How are property sale proceeds taxed for a resident but not ordinarily resident? | Mint
Source: Live Mint
I have been living in Dubai for the past 15 years. I visit India during festivals like Diwali and don’t stay longer than a month a year. However, now I plan to spend my retired life in India. I will come back in mid-2025. After two to three months of settling down, I will sell my Dubai villa and invest in properties in India instead. Will I be taxed in India for selling my Dubai villa after I settle in here?
-Name withheld on request
Your tax liability in India will depend on your residential status for the fiscal year 2025-26, which is determined based on your duration of stay in India. Since you plan to return to India in mid-2025 and presumably will spend more than 182 days in the fiscal year 2024-25, you will qualify as a resident of India for 2025-26. However, based on your facts, assuming that you were a non-resident of India (NRI) in at least nine out of 10 preceding fiscal years and also that you haven’t stayed in India for more than 729 days in the seven preceding fiscal years, you would qualify as a resident but not ordinarily resident (RNOR).

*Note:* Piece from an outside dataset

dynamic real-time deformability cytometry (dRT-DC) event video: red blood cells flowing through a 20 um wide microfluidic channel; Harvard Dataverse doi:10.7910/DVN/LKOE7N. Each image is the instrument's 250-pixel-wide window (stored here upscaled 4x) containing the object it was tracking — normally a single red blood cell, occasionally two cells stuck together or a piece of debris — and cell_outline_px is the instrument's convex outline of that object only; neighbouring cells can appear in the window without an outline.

As RNOR, only income that is received, deemed to be received, accrues, arises or is deemed to accrue or arise in India is taxable. However, any income that accrues or arises outside India is not taxable unless it is derived from a business controlled in or a profession set up in India.
The income that you will earn from the sale of immovable property in Dubai will be in the nature of capital gains rather than business income as there will be no business activities involved in generating that income. Its place of accrual will be outside India since the right to receive the income originates outside India. Also, the source of income lies outside India. If you receive the income outside India and later transfer the proceeds to your Indian bank account, the place of receipt will be outside India, and the income will not be taxable in India while you are an RNOR.

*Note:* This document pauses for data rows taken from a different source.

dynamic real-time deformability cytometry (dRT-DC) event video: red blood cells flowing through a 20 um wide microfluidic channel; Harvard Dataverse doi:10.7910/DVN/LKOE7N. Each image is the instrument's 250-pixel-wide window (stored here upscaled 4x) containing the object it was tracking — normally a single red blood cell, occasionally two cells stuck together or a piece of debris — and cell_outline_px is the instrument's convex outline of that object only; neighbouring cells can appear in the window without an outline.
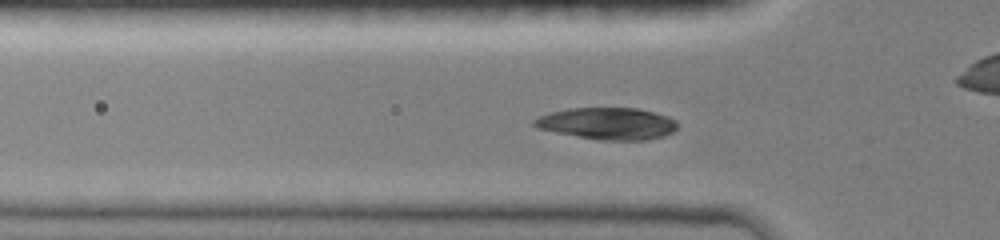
{"species": "common noctule bat (a hibernating species)", "species_latin": "Nyctalus noctula", "temperature_condition": "room temperature", "stored_images_in_passage": 35, "camera_frame_rate_fps": 3000, "um_per_image_px": 0.085, "animal": {"sex": "female", "body_mass_g": 19.0, "forearm_length_mm": 51.5}, "frame": {"image": 1, "passage_image": 2, "time_ms": 0.333, "image_size_px": [1000, 240], "cell_outline_px": [[676, 128], [672, 132], [664, 136], [644, 140], [600, 140], [556, 132], [536, 128], [532, 124], [532, 120], [540, 116], [552, 112], [568, 108], [636, 108], [668, 116], [676, 120]], "centroid_in_image_um": [51.63, 10.5], "position_along_channel_um": 74.2, "area_um2": 26.41}}
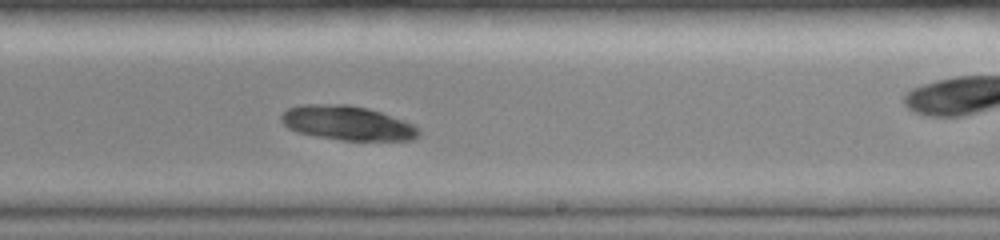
{"frame": {"image": 2, "passage_image": 16, "time_ms": 5.0, "image_size_px": [1000, 240], "cell_outline_px": [[420, 132], [412, 140], [340, 140], [316, 136], [296, 132], [288, 128], [280, 120], [280, 116], [288, 108], [300, 104], [348, 104], [368, 108], [404, 120], [420, 128]], "centroid_in_image_um": [29.5, 10.45], "position_along_channel_um": 259.5, "area_um2": 27.63}}
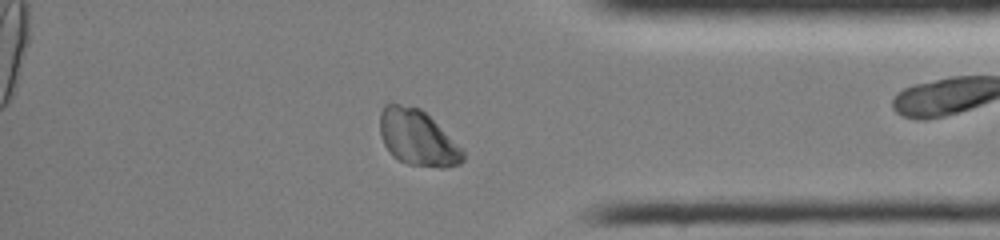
{"frame": {"image": 3, "passage_image": 27, "time_ms": 8.667, "image_size_px": [1000, 240], "cell_outline_px": [[464, 160], [460, 164], [444, 168], [440, 168], [408, 164], [392, 156], [384, 144], [380, 136], [380, 112], [384, 104], [400, 104], [420, 108], [464, 152]], "centroid_in_image_um": [35.45, 11.73], "position_along_channel_um": 399.8, "area_um2": 26.53}}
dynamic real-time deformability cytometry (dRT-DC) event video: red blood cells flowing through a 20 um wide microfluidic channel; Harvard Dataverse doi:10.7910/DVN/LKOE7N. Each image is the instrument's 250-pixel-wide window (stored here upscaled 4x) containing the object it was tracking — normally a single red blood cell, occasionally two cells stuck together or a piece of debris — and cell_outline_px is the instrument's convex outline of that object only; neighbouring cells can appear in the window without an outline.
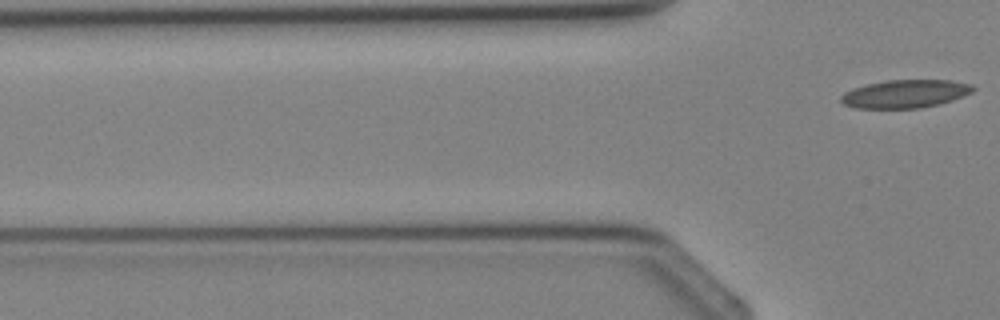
{"species": "Egyptian fruit bat (a non-hibernating species)", "species_latin": "Rousettus aegyptiacus", "temperature_condition": "cold", "stored_images_in_passage": 4, "camera_frame_rate_fps": 3000, "um_per_image_px": 0.085, "animal": {"sex": "female"}, "frame": {"image": 1, "passage_image": 4, "time_ms": 3.667, "image_size_px": [1000, 320], "cell_outline_px": [[976, 88], [972, 92], [952, 100], [940, 104], [920, 108], [856, 108], [844, 104], [840, 100], [840, 96], [844, 92], [852, 88], [868, 84], [888, 80], [948, 80], [972, 84]], "centroid_in_image_um": [76.94, 7.97], "position_along_channel_um": 48.9, "area_um2": 21.62}}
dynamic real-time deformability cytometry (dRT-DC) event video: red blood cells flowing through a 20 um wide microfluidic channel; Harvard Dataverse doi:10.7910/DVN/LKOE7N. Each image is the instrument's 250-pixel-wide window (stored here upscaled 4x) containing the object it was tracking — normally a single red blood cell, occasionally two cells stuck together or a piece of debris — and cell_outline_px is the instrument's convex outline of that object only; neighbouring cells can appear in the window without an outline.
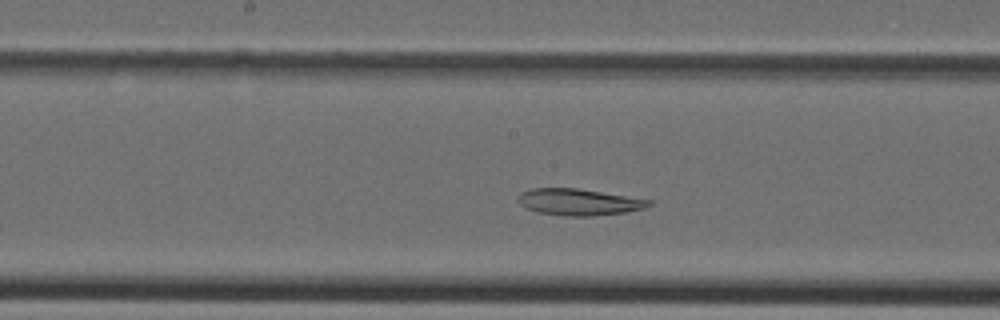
{"species": "Egyptian fruit bat (a non-hibernating species)", "species_latin": "Rousettus aegyptiacus", "temperature_condition": "cold", "stored_images_in_passage": 33, "camera_frame_rate_fps": 3000, "um_per_image_px": 0.085, "animal": {"sex": "female"}, "frame": {"image": 1, "passage_image": 14, "time_ms": 4.333, "image_size_px": [1000, 320], "cell_outline_px": [[652, 204], [644, 208], [624, 212], [592, 216], [564, 216], [540, 212], [524, 208], [516, 200], [520, 192], [532, 188], [576, 188], [652, 200]], "centroid_in_image_um": [49.15, 17.17], "position_along_channel_um": 199.0, "area_um2": 20.17}}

However, if you directly receive the income in your Indian bank account, then India will be the place of receipt of your income. Under this situation, the income could become taxable in India.
A resident is obligated to disclose their foreign assets, which they have held at any time during the calendar year 2025, in their income tax return for 2025-26. However, as an RNOR, you will not be obligated to report them.
Harshal Bhuta is partner at P. R. Bhuta & Co., Chartered Accountants.